• Het was niet uit liefde, het was om je geld…, Pauline Beran, Zichtlijnen 68, januari 2000

    Collectieve arbeidsovereenkomsten in het theater Dat er ook voor podiumkunstenaars CAO's bestaan lijkt tegenwoordig vanzelfsprekend.

    De kunstensector wordt immers ook in allerlei andere opzichten gezien als een gebied waarop dezelfde, door economische wetmatigheden gedomineerde gebruiken en structuren behoren te bestaan als in de rest van de wereld, waar écht van marktwerking sprake is.

    Toch is de geschiedenis van de collectieve arbeidsovereenkomst in de culturele sector nog betrekkelijk jong, zo blijkt uit het proefschrift waarmee de econoom Berend Jan Langenberg onlangs promoveerde aan de Erasmus Universiteit in Rotterdam. De voor dit soort regelingen nodige organisatiegraad en de bijbehorende solidariteit moesten vaak moeizaam bevochten worden, en de manier waarop de wereld van de gesubsidieerde (podium)kunsten in elkaar zit maakt een duidelijk onderscheid tussen werkgevers en werknemers die ieder voor hun eigen belang strijden vaak moeilijk.

    Promoties: 1899, 1999
    In 1899, een eeuw geleden, promoveerde mr N.C. Vogel aan de Universiteit van Amsterdam tot doctor in de rechtswetenschap op het onderwerp: De arbeidsovereenkomst van tooneelisten.

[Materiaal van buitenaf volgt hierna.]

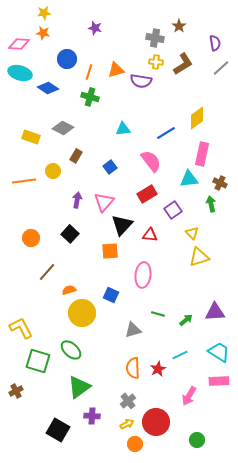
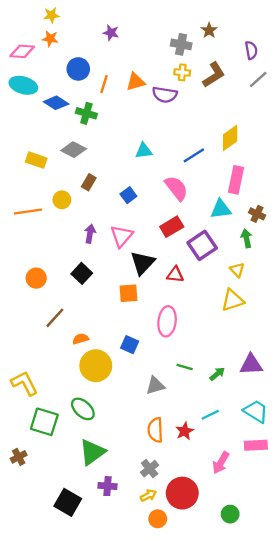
green cross: (90, 97) -> (86, 113), moved
purple square: (173, 210) -> (202, 245), size x1.4
yellow triangle: (192, 233) -> (237, 270), moved

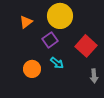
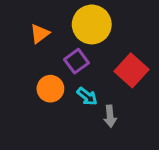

    Tal van kwesties worden hierin onderzocht. In 'afdeeling 1' (Aard en begrip van het tooneelcontract) vraagt de geleerde zich onder andere af: 'Is de tooneelist een dienstbode? Zo neen, door welke wetsbepalingen wordt dan zijn contract geregeld?'

    Precies een eeuw later promoveert Berend Jan Langenberg op het onderwerp: Collectief arbeidsvoorwaarden-overleg in de culturele sector. Het ontstaan van een institutie.

    Langenberg is geen jurist, maar econoom.

    Hoewel hij zich niet afvraagt of de 'tooneelist' economisch gezien een dienstbode is, zijn er in dit proefschrift diverse citaten te vinden, afkomstig van mensen werkzaam ten behoeve van kunst en cultuur, die hetzelfde je-valt-van-je stoel-af-effect op de lezer hebben.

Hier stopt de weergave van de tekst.